#016 「冬の灯、揺れる心」
夜の町は、昼間よりもずっと静かだった。雪は降っていない。けれど空気は張りつめ、吐く息が白く浮かぶ。
記録館を出てから、想太とはるなは並んで歩いていた。目的地があるわけではない。ただ、同じ方向に足を運ばせているだけだ。
「……寒くなったね」
はるなが、ぽつりと言う。
「うん」
想太は短く答え、コートの前を留め直した。
「昼より、だいぶ冷える」
それきり、会話は途切れる。気まずさではない。むしろ、言葉を足す理由が見つからなかった。

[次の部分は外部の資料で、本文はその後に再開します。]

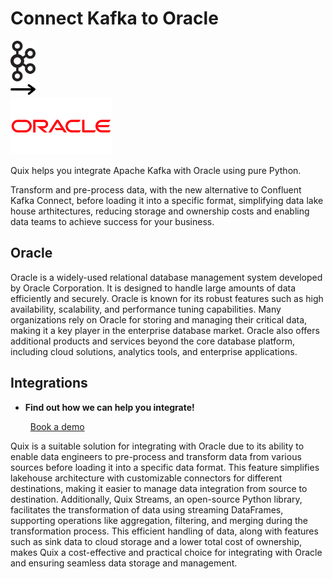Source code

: # Connect Kafka to Oracle

<div class="connect-images cards blog-grid-card" markdown>
<div>
<img src="../images/kafka_logo.png" width="40px" />
</div>
<div>
<img src="../images/arrow.svg" width="40px" />
</div>
<div>
<img src="./images/oracle_1.jpg" />
</div>
</div>

Quix helps you integrate Apache Kafka with Oracle using pure Python.

Transform and pre-process data, with the new alternative to Confluent Kafka Connect, before loading it into a specific format, simplifying data lake house arthitectures, reducing storage and ownership costs and enabling data teams to achieve success for your business.

## Oracle

Oracle is a widely-used relational database management system developed by Oracle Corporation. It is designed to handle large amounts of data efficiently and securely. Oracle is known for its robust features such as high availability, scalability, and performance tuning capabilities. Many organizations rely on Oracle for storing and managing their critical data, making it a key player in the enterprise database market. Oracle also offers additional products and services beyond the core database platform, including cloud solutions, analytics tools, and enterprise applications.

## Integrations

<div class="grid cards" markdown>

- __Find out how we can help you integrate!__

    <a class="md-button md-button--primary" href="https://share.hsforms.com/1iW0TmZzKQMChk0lxd_tGiw4yjw2?__hstc=175542013.2303933fbd746c0ac86d9ccbe9bc9100.1728383268831.1729603416735.1729620918855.31&__hssc=175542013.1.1729620918855&__hsfp=2132701734" target="_blank" style="margin:.5rem;">Book a demo</a>

</div>


Quix is a suitable solution for integrating with Oracle due to its ability to enable data engineers to pre-process and transform data from various sources before loading it into a specific data format. This feature simplifies lakehouse architecture with customizable connectors for different destinations, making it easier to manage data integration from source to destination. Additionally, Quix Streams, an open-source Python library, facilitates the transformation of data using streaming DataFrames, supporting operations like aggregation, filtering, and merging during the transformation process. This efficient handling of data, along with features such as sink data to cloud storage and a lower total cost of ownership, makes Quix a cost-effective and practical choice for integrating with Oracle and ensuring seamless data storage and management.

街灯の灯りが、石畳を淡く照らす。その下を歩くたび、影が伸びては、また重なった。
「……今日さ」
想太が、少しだけ声を低くする。
「正直、驚いた。あの町の人たち……あんなふうに、“ともり”のことを話すとは思ってなかった」
「うん」
はるなは、足元を見つめたまま頷く。
「私も……知らなかった。記録で見るのと、実際に聞くのって、全然違うね」
「違うね」
想太は、そう言ってから、少し考え込む。
「……怖くならなかった?」
「え?」
「信じてる人たちの声。あれだけ強いとさ……裏切ったらどうなるんだろう、って」
はるなは、すぐには答えなかった。しばらく歩いてから、ようやく口を開く。
「……怖かったよ」
想太は、思わず横を見る。
「でも」
はるなは、続けた。
「だからって、無かったことにはできない。誰かが信じてきた時間は……消えないから」
その声は、揺れていた。でも、折れてはいなかった。
「……そっか」
それだけ言って、想太は前を向く。自分は、はるなのように“信じる”ことができるだろうか。そう考えて——答えが出ないまま、胸の奥がざわついた。
「想太くんは……」
今度は、はるなのほうから声をかける。
「どう思ってる?」
「僕?」
「“ともり”のこと」
一瞬、言葉に詰まる。
正直に言えば、まだ整理はできていない。信じきれもしないし、完全に否定もできない。
「……わからない」
そう答えるしかなかった。
「でも」
少し間を置いてから、続ける。
「わからないまま、離れたくはないと思ってる」
はるなの足が、わずかに止まる。
想太も、立ち止まった。
夜の空気が、二人の間に流れる。街灯の灯りが、はるなの横顔をやさしく照らしていた。
「……どうなっても」
想太は、視線を逸らしたまま言った。
「どうなっても、僕は……」
一度、息を吸う。
「君のそばにいるよ」
言ってから、自分でも驚いた。用意していた言葉じゃない。約束にするつもりもなかった。ただ、口をついて出ただけだ。
はるなは、何も言わなかった。驚いた様子も、戸惑いも見せず、ただ、静かに頷いた。
「……ありがとう」
それだけ。
でも、その声は、確かにあたたかかった。
二人は、再び歩き出す。並ぶ距離は、変わらない。けれど、先ほどよりも、夜の冷たさが和らいだような気がした。
街灯の向こうに、小さな灯りが見える。それは、町の誰かの家の明かりかもしれない。それとも——ただの反射か。
どちらでもよかった。
想太は、胸の奥に残る感触を、まだ言葉にできないまま、静かに抱えて歩いていた。